*Your task*
With the images excluded, set down every line of the listing below exactly.

(Data below Opens)

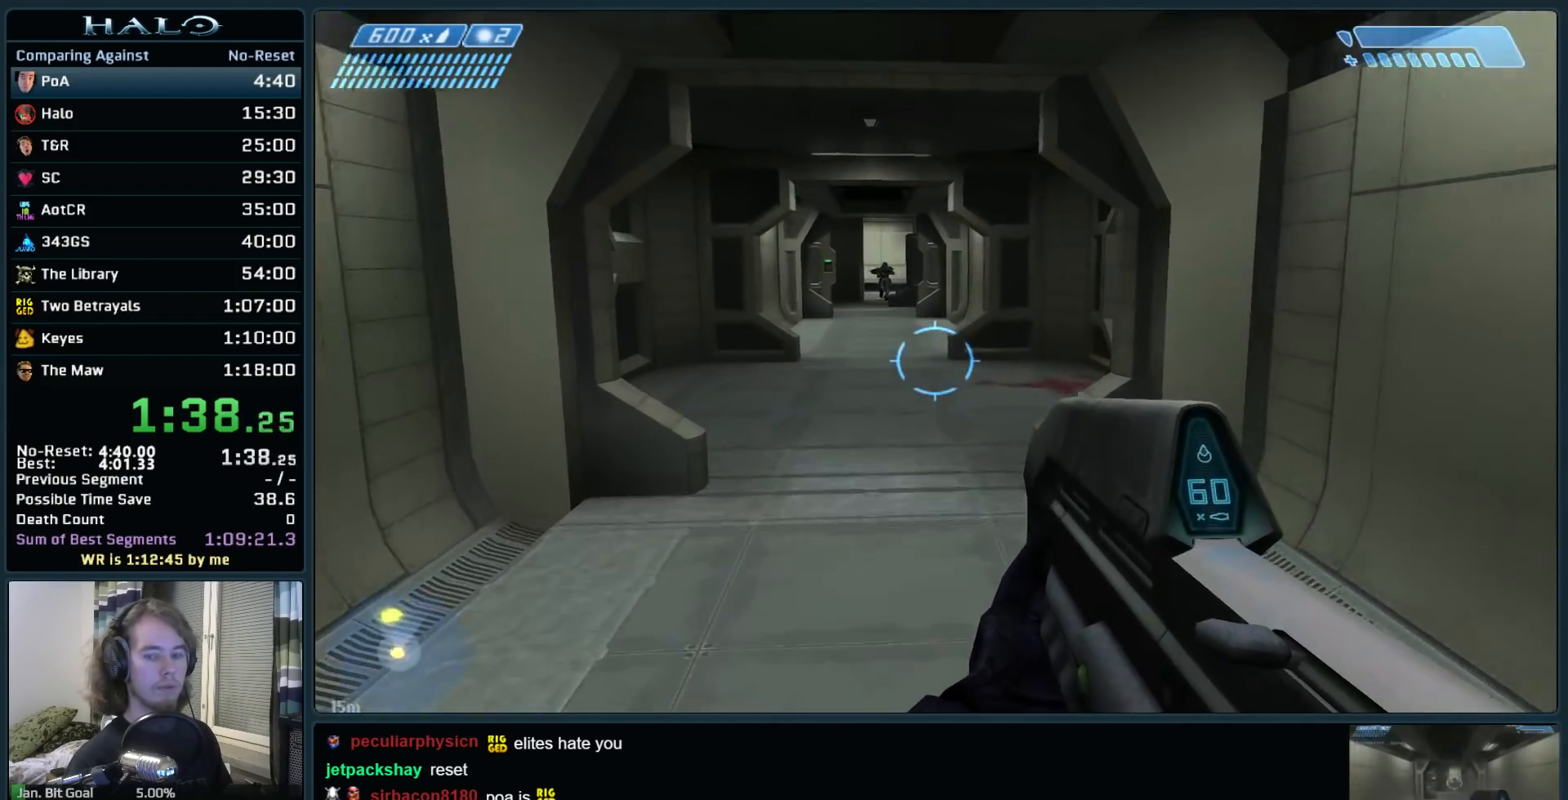
{"keys": ["w"], "mouse": [], "events": []}
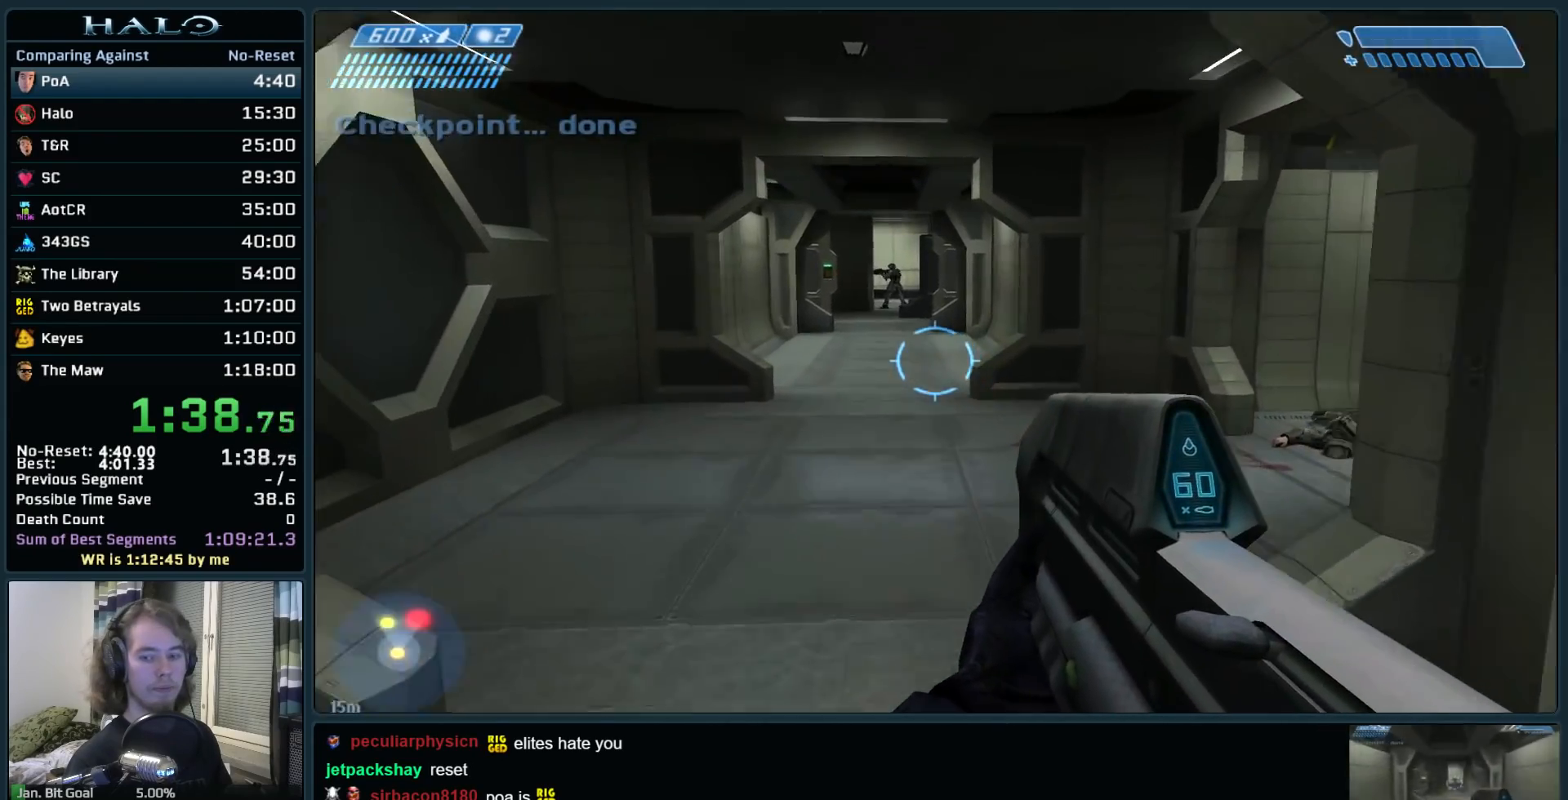
{"keys": ["w"], "mouse": [], "events": []}
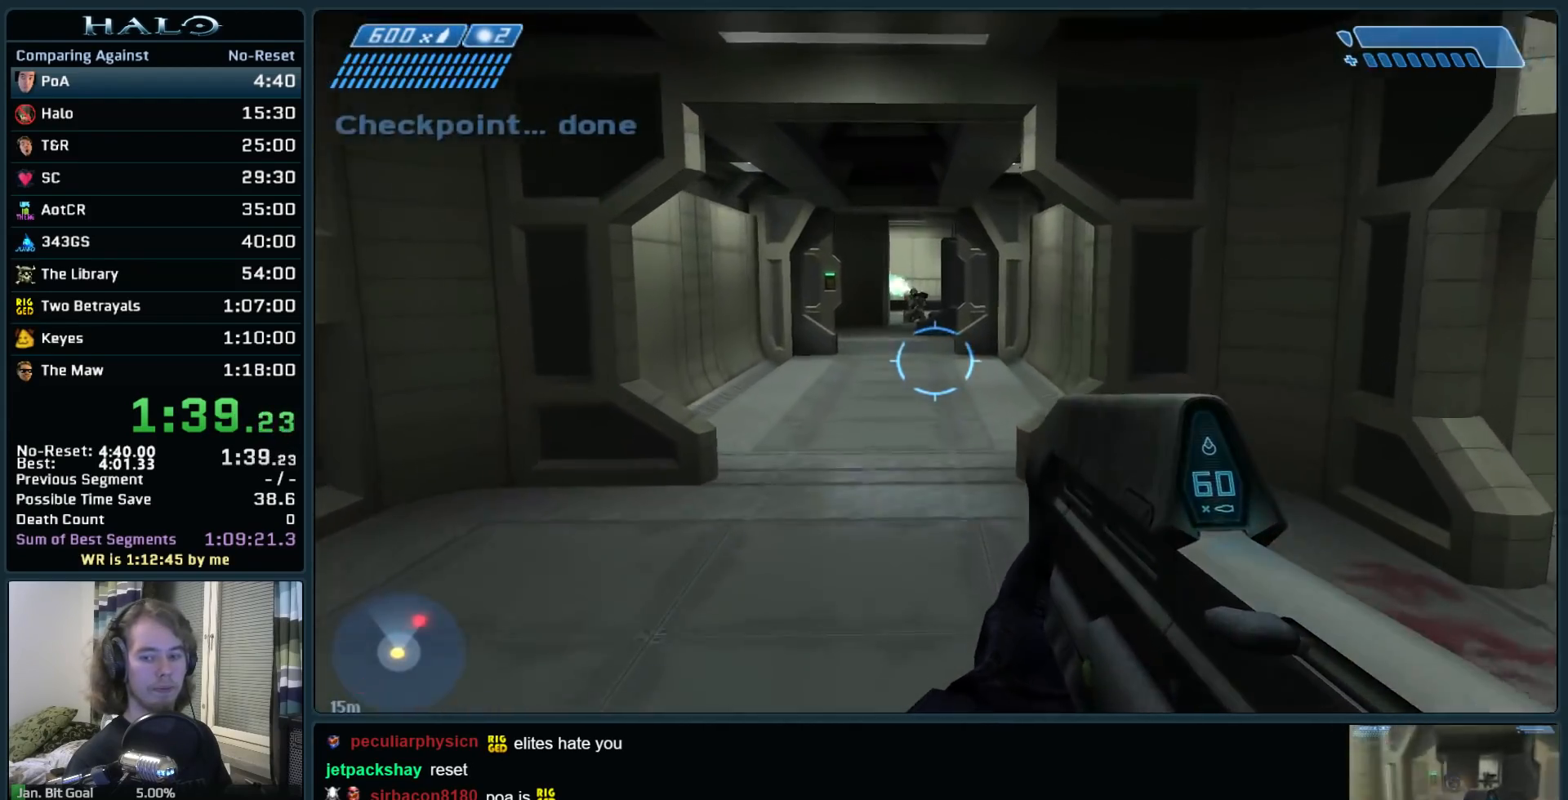
{"keys": ["w"], "mouse": [], "events": []}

(Data below Closes)

*Written reply*
{"keys": ["w"], "mouse": [], "events": []}
{"keys": ["w"], "mouse": [], "events": []}
{"keys": ["w"], "mouse": [], "events": []}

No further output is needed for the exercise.